後悔


 自室の窓から、庭師と話すサラの姿が見えた。

 仕事柄話が合うのだろうが、親しげに笑っている姿を見るとあの場に飛んでいきたくなる。あの声を聞きたい、話したい、できることなら笑ってはくれないだろうかという渇望が胸を占め、息苦しさに思わず目を瞑る。


 あれからずっと、声をかけていない。

 どんな顔で、どんなふうに声をかければいいのか、わからなくて。

 きっとどんな顔でどんなふうに声をかけても何事もなかったかのように以前と変わらない態度で接してくれるだろうと思う。

 しかし実際に声をかけようとすると、耳の奥にあの時の彼女の言葉が蘇る。泣き出しそうなほど潤んだ目で必死に笑っている表情を思い出し、胸が抉られるように痛む。その痛みに邪魔されて……結局、話しかけられずにいる。


 それでもふと気づくと、彼女の姿を探しているのだ。

 見つけても、こうして遠巻きに眺めるだけなのに。

 眺めて、そして胸を焦がすだけなのに。


――お戯れにはお付き合いできません。


 いずれ捨てられるとわかっている人と付き合う気はない、妾の肩書きなどいらないという、きっぱりとした拒否。


 そんなつもりではなかった……本当に。


(――愚かだ……)


 頭を抱え込み、小さく呻いた。

 断られるなどとは、微塵も思っていなかったのだ。

 それがまずなによりも愚かしい。

 父は厭うが、貴族が領内の女性に手を出すなんて、社交会で毎回嫌というほど聞く話でその待遇に断る女性などない、と――。


(本当に……愚かだ……)


――お断りすると、処罰を受けますか?


 怯えた顔でそう尋ねられて、最初から彼女らに選択の余地などないのだと、そんなのは貴族側の勝手な解釈に過ぎないのだと、ようやく気づいたのだから。
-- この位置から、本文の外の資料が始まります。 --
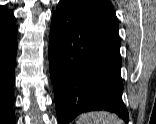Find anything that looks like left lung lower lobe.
<instances>
[{
	"label": "left lung lower lobe",
	"instance_id": "obj_1",
	"mask_svg": "<svg viewBox=\"0 0 156 124\" xmlns=\"http://www.w3.org/2000/svg\"><path fill=\"white\" fill-rule=\"evenodd\" d=\"M120 45L118 30L60 0L52 16L49 42L59 124L100 110L114 112L128 123L122 101Z\"/></svg>",
	"mask_w": 156,
	"mask_h": 124
}]
</instances>
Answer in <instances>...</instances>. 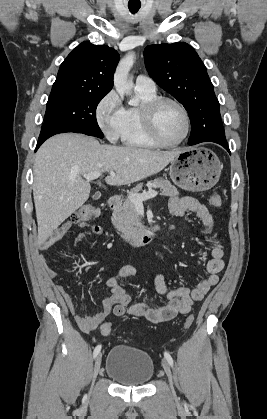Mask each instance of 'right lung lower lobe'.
Segmentation results:
<instances>
[{
	"mask_svg": "<svg viewBox=\"0 0 267 419\" xmlns=\"http://www.w3.org/2000/svg\"><path fill=\"white\" fill-rule=\"evenodd\" d=\"M64 132H68L65 129L56 127V126H51V125H43L41 128V132H40V136L38 139V143L36 146L35 151L40 147V145L49 137L58 134V133H64Z\"/></svg>",
	"mask_w": 267,
	"mask_h": 419,
	"instance_id": "98d812e1",
	"label": "right lung lower lobe"
}]
</instances>
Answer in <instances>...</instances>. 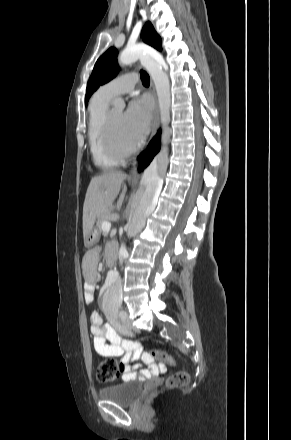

 我ながらその愚直な言動にはいっそ竜に踏み潰されたほうがマシだと思うほど恥入るばかりだ。あれほど毛嫌いしていた世界にいつの間にか慣れ、サラにあんなふうに声をかけた愚かさが呪わしいかった。

 身分を持たないサラを正妻にすることはできない。ならば行き着くところ、彼女の言うとおり、妾として囲うのか、いずれ捨てるのか、その2択しかないことになる。

 遊びとなにが違うのかと問われれば、返す言葉がなかった。


 返す言葉は、見つからないけれど。


 だけど、ただもっと、話したかったのだ。

 できるならあの髪にもう一度触れたいとか、唇に触れてみたいとも思わないわけではないけれど。

 けれどそんな下心ではなくて、もっと純粋に、ただもっと近くで、笑っていてほしいと――本当に、ただそれだけの思いだった。


 なのに、逆に彼女を怯えさせてしまった。

 少しでも彼女の立場になって考えればわかったはずのことなのに……。


 深い後悔と自責が息苦しいほどじわじわと胸を苛んだ。



 無意識に、助けを求めるように伸ばしていた指が窓硝子をカツンと打った。


 絵画を愛でるように、遠くで輝く蜂蜜色の髪に指を滑らせ――息苦しさに、ただ、溜息が漏れた。



 サラはその愚かさを、優しい人だと笑って赦した。


 それはまるで、雷雲の切れ間から差し込む光のような赦しに思えた。

 畏れ多くても、届かなくても、救いを求めて手を伸ばしたくなる神聖なる慈悲の光――。




     * * *




 サラに交際を拒否されてから一月ほど経ったある日のことだ。

 暇を持て余して城内を散歩していると、どこからか聞き覚えのある高慢な男の声がかすかに耳に届いた。声の主が誰だったかすぐには思い出せなかったが、少なくとも好ましい人間ではなかったと思う。あえて嫌いな人間と顔を合わせるのも気が進まないが、嫌な奴に城内で好き勝手されるのも癪に障る。

 しばし逡巡したが、結局なにか嫌な予感のようなものに導かれて声の聞こえてくる方向に足を向けた。